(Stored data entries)
● ● ● ●

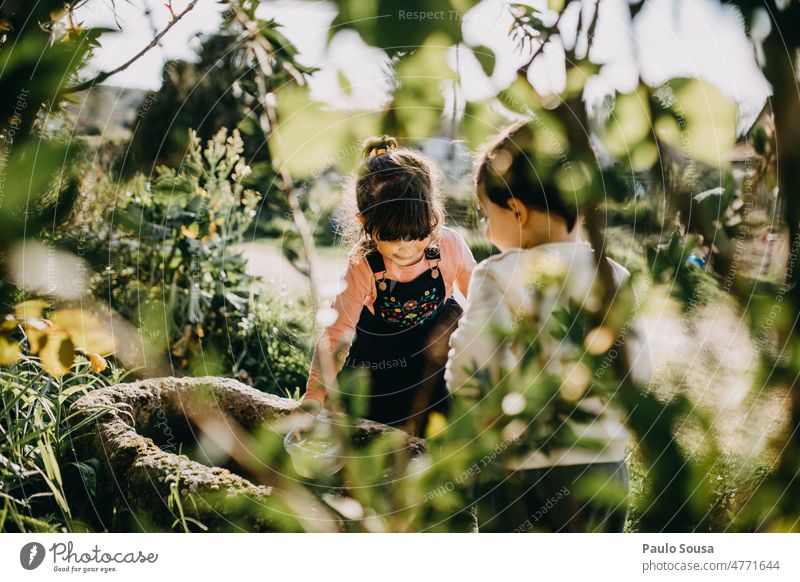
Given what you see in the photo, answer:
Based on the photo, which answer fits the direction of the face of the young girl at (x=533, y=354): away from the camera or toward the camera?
away from the camera

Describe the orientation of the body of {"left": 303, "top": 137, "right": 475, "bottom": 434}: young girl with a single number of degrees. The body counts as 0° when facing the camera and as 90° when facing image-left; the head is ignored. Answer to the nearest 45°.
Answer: approximately 0°

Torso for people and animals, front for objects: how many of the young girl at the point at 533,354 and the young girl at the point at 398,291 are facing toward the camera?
1

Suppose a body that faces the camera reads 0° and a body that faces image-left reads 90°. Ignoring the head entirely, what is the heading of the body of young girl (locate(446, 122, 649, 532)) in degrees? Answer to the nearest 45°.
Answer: approximately 135°
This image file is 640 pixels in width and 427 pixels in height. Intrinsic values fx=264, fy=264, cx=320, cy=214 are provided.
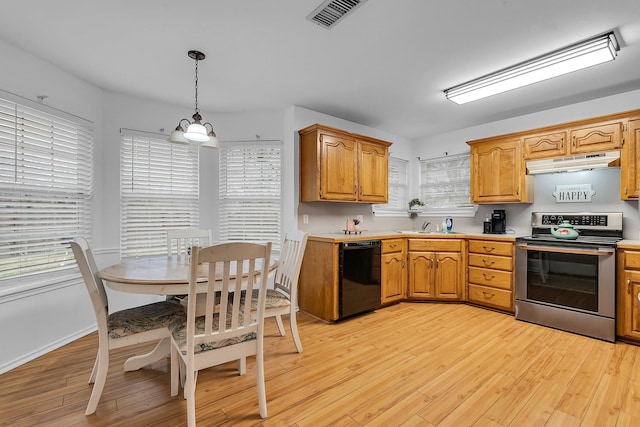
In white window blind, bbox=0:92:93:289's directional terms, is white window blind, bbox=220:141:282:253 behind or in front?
in front

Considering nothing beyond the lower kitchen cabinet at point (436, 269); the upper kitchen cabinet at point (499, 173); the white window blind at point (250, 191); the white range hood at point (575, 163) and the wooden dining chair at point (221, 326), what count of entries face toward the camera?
4

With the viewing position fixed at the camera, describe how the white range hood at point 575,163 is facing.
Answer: facing the viewer

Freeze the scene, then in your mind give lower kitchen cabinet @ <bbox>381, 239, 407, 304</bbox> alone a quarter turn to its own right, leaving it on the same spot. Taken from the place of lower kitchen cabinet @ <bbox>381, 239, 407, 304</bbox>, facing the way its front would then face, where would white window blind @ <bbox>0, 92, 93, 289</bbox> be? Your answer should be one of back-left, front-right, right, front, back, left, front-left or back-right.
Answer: front

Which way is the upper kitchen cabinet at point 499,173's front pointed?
toward the camera

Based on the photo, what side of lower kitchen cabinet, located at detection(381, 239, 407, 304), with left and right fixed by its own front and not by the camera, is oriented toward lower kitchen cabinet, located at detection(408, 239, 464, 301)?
left

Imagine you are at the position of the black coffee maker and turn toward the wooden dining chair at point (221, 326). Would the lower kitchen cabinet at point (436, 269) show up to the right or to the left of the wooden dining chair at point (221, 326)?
right

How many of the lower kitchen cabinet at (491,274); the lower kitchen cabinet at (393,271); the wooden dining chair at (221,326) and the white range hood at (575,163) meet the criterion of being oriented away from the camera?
1

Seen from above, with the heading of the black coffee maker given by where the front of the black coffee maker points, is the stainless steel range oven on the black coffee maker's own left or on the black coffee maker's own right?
on the black coffee maker's own left

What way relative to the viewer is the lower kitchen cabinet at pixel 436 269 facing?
toward the camera

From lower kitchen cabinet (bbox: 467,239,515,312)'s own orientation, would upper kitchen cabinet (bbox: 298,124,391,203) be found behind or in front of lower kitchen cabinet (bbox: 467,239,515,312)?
in front

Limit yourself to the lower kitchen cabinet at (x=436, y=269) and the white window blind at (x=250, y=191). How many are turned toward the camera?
2

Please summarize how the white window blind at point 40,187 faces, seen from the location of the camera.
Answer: facing the viewer and to the right of the viewer

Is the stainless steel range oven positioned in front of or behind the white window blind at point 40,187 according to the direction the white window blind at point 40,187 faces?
in front

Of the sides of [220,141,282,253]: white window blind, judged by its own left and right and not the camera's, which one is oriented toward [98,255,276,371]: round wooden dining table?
front

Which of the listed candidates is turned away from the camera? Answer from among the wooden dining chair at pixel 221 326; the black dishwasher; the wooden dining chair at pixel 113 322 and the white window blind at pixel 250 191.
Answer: the wooden dining chair at pixel 221 326

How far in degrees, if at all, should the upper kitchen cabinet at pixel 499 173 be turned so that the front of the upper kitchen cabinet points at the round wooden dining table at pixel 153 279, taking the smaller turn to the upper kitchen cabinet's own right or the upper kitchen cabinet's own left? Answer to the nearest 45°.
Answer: approximately 45° to the upper kitchen cabinet's own right
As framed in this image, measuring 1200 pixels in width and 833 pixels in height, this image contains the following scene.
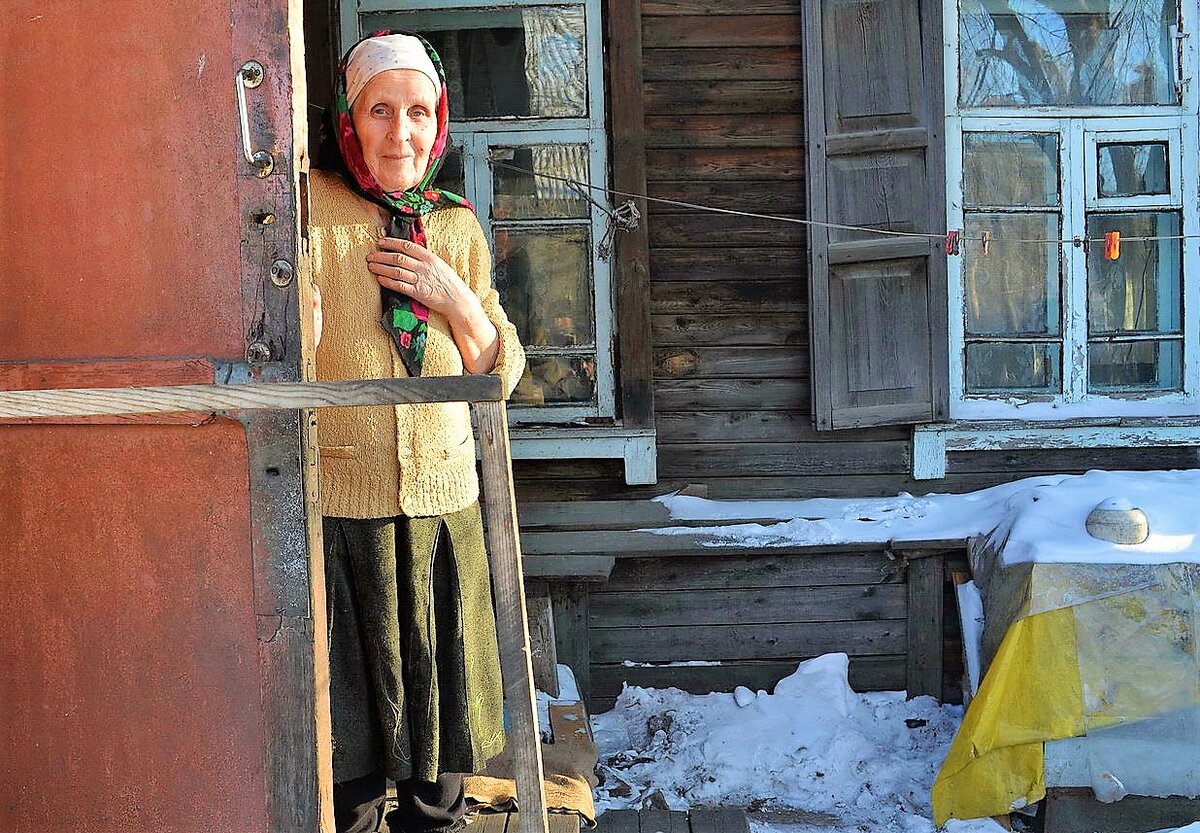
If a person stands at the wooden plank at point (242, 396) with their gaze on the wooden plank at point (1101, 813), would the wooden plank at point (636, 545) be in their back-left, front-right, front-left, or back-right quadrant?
front-left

● ● ● ●

- **AIM OF THE EXERCISE**:
What is needed is a word-for-word transcription of all the entries, with the pictures dropped.

- **WRITTEN SOLUTION**:
Given what you see in the photo, answer:
Based on the photo, which answer fits the direction of the face of the young girl at (x=533, y=354): away from the camera or toward the camera?
away from the camera

Describe the orientation of the body of {"left": 303, "top": 137, "right": 475, "bottom": 434}: young girl with a single number of degrees. The body counts as 0° when facing the camera and as 90° when facing image-left; the head is ignored. Answer to the nearest 45°.
Answer: approximately 0°

Torso for people and animals, front for objects: how many of the young girl at the point at 533,354 and the young girl at the point at 398,291 are facing toward the camera?
1

Suppose a body that faces the camera reads 0° and a body that faces image-left reads 90°. Ignoring the head entirely, what is the heading of the body of young girl (locate(446, 122, 649, 532)) in degrees? Answer to the nearest 45°.
Answer: approximately 135°
This image file is 640 pixels in width and 427 pixels in height. Intrinsic values fx=264, fy=264, cx=320, cy=214 are provided.
In white window blind, bbox=0:92:93:289's directional terms, is white window blind, bbox=220:141:282:253 behind or in front?
in front

Considering nothing beyond the lower kitchen cabinet at point (436, 269); the upper kitchen cabinet at point (499, 173); the white window blind at point (250, 191); the white range hood at point (575, 163) and the wooden dining chair at point (221, 326), what count of entries face toward the camera?
4

With the viewing position fixed at the camera, describe how the white range hood at point 575,163 is facing.
Answer: facing the viewer

Freeze the scene, then in your mind give lower kitchen cabinet @ <bbox>381, 239, 407, 304</bbox> alone a quarter turn to its own right, leaving it on the same spot. Taken from the place of lower kitchen cabinet @ <bbox>381, 239, 407, 304</bbox>, facing the way its front would then face, where would white window blind @ <bbox>0, 92, 93, 289</bbox> be? Your answer should be one of back-left, front-right, right, front, back, left, front-left or back-right.
Answer: front

Which way is the upper kitchen cabinet at point 499,173's front pointed?
toward the camera

Based on the photo, what side of lower kitchen cabinet, located at detection(381, 239, 407, 304), with left and right fixed by its own front and not by the camera, is oriented toward lower kitchen cabinet, located at detection(408, 239, 464, 301)?
left

Imagine you are at the position of the black coffee maker and turn toward the wooden dining chair at point (221, 326). Would the lower kitchen cabinet at point (436, 269) show up to the right or to the left of the wooden dining chair at point (221, 326)?
right

How many of the lower kitchen cabinet at (491,274); the lower kitchen cabinet at (393,271); the wooden dining chair at (221,326) and the white range hood at (575,163) meet the criterion of being oriented away from the camera?
1

Seen from above, with the heading of the black coffee maker given by where the front of the black coffee maker points, is the stainless steel range oven on the black coffee maker's own left or on the black coffee maker's own right?
on the black coffee maker's own left

What way relative to the viewer is the lower kitchen cabinet at pixel 436 269 facing?
toward the camera

From lower kitchen cabinet (bbox: 467,239,515,312)'s own orientation, would upper kitchen cabinet (bbox: 298,124,391,203) be found behind or in front of lower kitchen cabinet (bbox: 467,239,515,312)?
in front

Limit yourself to the lower kitchen cabinet at (x=436, y=269) and the white window blind at (x=250, y=191). How many are turned toward the camera?
2

Please summarize how the white window blind at point 40,187 faces, seen from the location of the camera.
Answer: facing the viewer and to the right of the viewer

Is the stainless steel range oven positioned in front of or behind the white window blind at point 40,187 according to the direction the white window blind at point 40,187 faces?
in front

Of the sides of [220,141,282,253]: white window blind, judged by its own left and right and not the camera's, which one is oriented toward [98,255,276,371]: round wooden dining table?
front

Which of the listed candidates is turned away from the camera? Answer from among the wooden dining chair at pixel 221 326; the black dishwasher; the wooden dining chair at pixel 113 322 and the white window blind at pixel 250 191.
Answer: the wooden dining chair at pixel 221 326

How far in degrees, if at all, should the upper kitchen cabinet at pixel 499 173 be turned so that the front of the upper kitchen cabinet points at the round wooden dining table at pixel 153 279, taking the smaller turn to the upper kitchen cabinet's own right or the upper kitchen cabinet's own left? Answer to the nearest 45°.
Answer: approximately 45° to the upper kitchen cabinet's own right
As framed in this image, measuring 1200 pixels in width and 833 pixels in height, this image contains the following scene.
If a person stands at the wooden plank at point (242, 396) with their gaze on the wooden plank at point (1101, 813), would the wooden plank at point (636, 545) be in their back-left, front-right, front-left, or back-right quadrant?
front-left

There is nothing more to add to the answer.